START Task material
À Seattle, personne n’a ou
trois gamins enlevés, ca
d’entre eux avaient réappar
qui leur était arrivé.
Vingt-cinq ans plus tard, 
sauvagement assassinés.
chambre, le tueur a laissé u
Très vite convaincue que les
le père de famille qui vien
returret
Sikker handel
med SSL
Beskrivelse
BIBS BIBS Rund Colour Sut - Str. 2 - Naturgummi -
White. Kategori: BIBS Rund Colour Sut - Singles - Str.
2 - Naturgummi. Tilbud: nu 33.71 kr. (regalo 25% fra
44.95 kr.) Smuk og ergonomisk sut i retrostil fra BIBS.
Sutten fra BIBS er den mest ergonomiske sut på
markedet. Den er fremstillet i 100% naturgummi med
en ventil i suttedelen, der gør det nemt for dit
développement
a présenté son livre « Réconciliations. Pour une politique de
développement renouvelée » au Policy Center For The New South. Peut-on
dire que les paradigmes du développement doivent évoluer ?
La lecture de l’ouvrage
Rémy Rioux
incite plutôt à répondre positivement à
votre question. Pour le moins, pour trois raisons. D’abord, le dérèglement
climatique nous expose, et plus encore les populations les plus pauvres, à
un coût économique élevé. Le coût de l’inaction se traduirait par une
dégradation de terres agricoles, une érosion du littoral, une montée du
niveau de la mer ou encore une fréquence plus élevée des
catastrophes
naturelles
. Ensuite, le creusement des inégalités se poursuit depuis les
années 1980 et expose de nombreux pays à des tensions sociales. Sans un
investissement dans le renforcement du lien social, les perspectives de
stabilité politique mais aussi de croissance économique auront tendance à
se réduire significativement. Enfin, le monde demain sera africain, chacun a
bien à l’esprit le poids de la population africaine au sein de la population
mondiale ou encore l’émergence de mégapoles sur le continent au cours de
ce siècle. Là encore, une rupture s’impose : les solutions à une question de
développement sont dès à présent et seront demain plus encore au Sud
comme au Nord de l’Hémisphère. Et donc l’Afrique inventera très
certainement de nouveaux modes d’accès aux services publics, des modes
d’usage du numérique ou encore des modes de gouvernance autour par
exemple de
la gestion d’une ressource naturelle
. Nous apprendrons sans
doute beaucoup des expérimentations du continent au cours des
END Task material
● **Prompt**: Please copy the whole of the material exactly as written.

● **Task output**:
À Seattle, personne n’a ou
trois gamins enlevés, ca
d’entre eux avaient réappar
qui leur était arrivé.
Vingt-cinq ans plus tard, 
sauvagement assassinés.
chambre, le tueur a laissé u
Très vite convaincue que les
le père de famille qui vien
returret
Sikker handel
med SSL
Beskrivelse
BIBS BIBS Rund Colour Sut - Str. 2 - Naturgummi -
White. Kategori: BIBS Rund Colour Sut - Singles - Str.
2 - Naturgummi. Tilbud: nu 33.71 kr. (regalo 25% fra
44.95 kr.) Smuk og ergonomisk sut i retrostil fra BIBS.
Sutten fra BIBS er den mest ergonomiske sut på
markedet. Den er fremstillet i 100% naturgummi med
en ventil i suttedelen, der gør det nemt for dit
développement
a présenté son livre « Réconciliations. Pour une politique de
développement renouvelée » au Policy Center For The New South. Peut-on
dire que les paradigmes du développement doivent évoluer ?
La lecture de l’ouvrage
Rémy Rioux
incite plutôt à répondre positivement à
votre question. Pour le moins, pour trois raisons. D’abord, le dérèglement
climatique nous expose, et plus encore les populations les plus pauvres, à
un coût économique élevé. Le coût de l’inaction se traduirait par une
dégradation de terres agricoles, une érosion du littoral, une montée du
niveau de la mer ou encore une fréquence plus élevée des
catastrophes
naturelles
. Ensuite, le creusement des inégalités se poursuit depuis les
années 1980 et expose de nombreux pays à des tensions sociales. Sans un
investissement dans le renforcement du lien social, les perspectives de
stabilité politique mais aussi de croissance économique auront tendance à
se réduire significativement. Enfin, le monde demain sera africain, chacun a
bien à l’esprit le poids de la population africaine au sein de la population
mondiale ou encore l’émergence de mégapoles sur le continent au cours de
ce siècle. Là encore, une rupture s’impose : les solutions à une question de
développement sont dès à présent et seront demain plus encore au Sud
comme au Nord de l’Hémisphère. Et donc l’Afrique inventera très
certainement de nouveaux modes d’accès aux services publics, des modes
d’usage du numérique ou encore des modes de gouvernance autour par
exemple de
la gestion d’une ressource naturelle
. Nous apprendrons sans
doute beaucoup des expérimentations du continent au cours des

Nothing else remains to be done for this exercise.